··· Supplied records ···
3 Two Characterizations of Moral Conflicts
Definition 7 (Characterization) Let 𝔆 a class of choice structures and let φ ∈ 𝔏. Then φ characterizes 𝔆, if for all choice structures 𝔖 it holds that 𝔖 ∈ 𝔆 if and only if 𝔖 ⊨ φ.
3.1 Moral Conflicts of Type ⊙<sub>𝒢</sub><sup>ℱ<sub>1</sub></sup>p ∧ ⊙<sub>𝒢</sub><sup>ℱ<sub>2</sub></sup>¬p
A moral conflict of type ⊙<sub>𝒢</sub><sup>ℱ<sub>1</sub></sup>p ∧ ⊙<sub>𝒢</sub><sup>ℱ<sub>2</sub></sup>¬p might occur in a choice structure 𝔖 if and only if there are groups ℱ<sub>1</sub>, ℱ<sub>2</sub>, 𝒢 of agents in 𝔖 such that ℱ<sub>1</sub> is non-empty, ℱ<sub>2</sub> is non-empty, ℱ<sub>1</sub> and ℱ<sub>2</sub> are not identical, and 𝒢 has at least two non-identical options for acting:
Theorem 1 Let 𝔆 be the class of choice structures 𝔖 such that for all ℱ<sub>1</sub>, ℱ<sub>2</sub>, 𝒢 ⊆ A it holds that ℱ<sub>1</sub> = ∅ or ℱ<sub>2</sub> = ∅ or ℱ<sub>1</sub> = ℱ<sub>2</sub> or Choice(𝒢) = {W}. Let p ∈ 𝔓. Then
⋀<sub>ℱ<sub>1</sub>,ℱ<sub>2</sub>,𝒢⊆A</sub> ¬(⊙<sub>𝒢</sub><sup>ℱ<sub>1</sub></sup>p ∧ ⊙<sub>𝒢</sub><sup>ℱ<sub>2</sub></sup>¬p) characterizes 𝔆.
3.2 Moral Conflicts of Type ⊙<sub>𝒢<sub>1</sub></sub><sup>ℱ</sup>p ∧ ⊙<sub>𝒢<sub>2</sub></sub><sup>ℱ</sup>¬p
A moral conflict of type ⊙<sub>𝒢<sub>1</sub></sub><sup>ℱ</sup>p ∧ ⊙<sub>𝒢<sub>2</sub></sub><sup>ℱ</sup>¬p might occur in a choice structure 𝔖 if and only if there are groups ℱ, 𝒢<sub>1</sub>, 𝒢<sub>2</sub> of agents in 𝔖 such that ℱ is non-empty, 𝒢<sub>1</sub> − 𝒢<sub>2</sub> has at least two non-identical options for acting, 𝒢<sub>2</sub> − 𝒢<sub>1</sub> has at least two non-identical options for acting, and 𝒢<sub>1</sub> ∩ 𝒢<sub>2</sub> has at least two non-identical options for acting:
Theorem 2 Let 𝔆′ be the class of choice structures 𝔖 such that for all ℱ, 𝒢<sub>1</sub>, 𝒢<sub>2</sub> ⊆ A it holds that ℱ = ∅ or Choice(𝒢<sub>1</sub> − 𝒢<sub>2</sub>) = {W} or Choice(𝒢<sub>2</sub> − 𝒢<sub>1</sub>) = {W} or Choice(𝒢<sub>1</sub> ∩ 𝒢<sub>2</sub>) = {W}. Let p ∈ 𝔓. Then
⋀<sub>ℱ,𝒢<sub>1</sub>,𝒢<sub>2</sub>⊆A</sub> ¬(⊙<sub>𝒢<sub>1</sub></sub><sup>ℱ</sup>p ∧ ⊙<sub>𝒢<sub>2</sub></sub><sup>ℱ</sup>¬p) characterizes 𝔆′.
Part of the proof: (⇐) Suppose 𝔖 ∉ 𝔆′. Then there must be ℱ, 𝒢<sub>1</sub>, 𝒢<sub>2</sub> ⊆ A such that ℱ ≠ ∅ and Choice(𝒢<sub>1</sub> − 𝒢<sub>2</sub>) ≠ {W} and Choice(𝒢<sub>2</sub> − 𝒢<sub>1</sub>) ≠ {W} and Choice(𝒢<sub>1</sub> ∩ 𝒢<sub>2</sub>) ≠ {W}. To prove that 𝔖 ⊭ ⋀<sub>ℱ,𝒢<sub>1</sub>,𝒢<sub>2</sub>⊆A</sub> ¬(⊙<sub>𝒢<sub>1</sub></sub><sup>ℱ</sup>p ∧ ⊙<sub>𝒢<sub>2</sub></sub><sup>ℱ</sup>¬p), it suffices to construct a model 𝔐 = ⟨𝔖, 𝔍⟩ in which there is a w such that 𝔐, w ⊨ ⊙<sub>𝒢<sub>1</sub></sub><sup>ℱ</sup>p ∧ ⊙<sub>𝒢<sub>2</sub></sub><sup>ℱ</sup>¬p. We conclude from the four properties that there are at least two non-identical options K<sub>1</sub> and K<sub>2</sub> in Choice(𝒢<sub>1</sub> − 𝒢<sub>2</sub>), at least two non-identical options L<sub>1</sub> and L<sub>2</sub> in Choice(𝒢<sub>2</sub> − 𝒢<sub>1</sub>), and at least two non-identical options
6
···
··· Supplied records ···
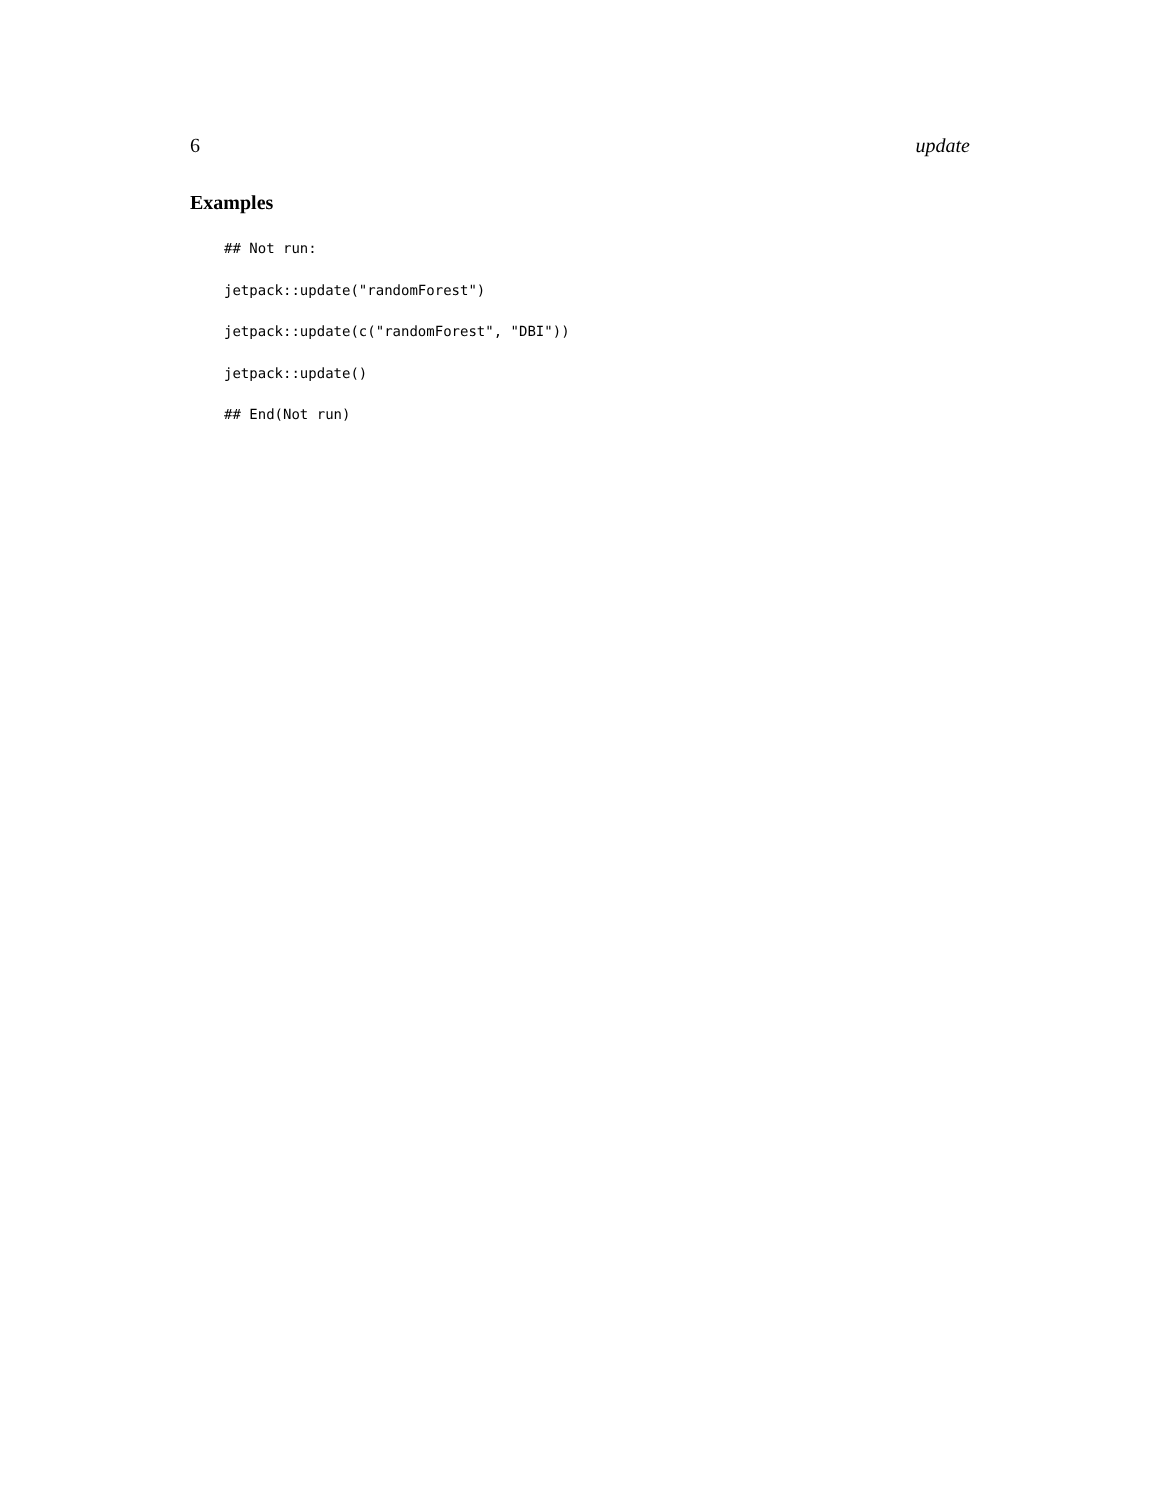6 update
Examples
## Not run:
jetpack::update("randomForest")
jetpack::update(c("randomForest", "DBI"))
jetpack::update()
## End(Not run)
···
To do: Among the lines above, tally those containing the string "characterizes" and give only the result.

Result of this task: 3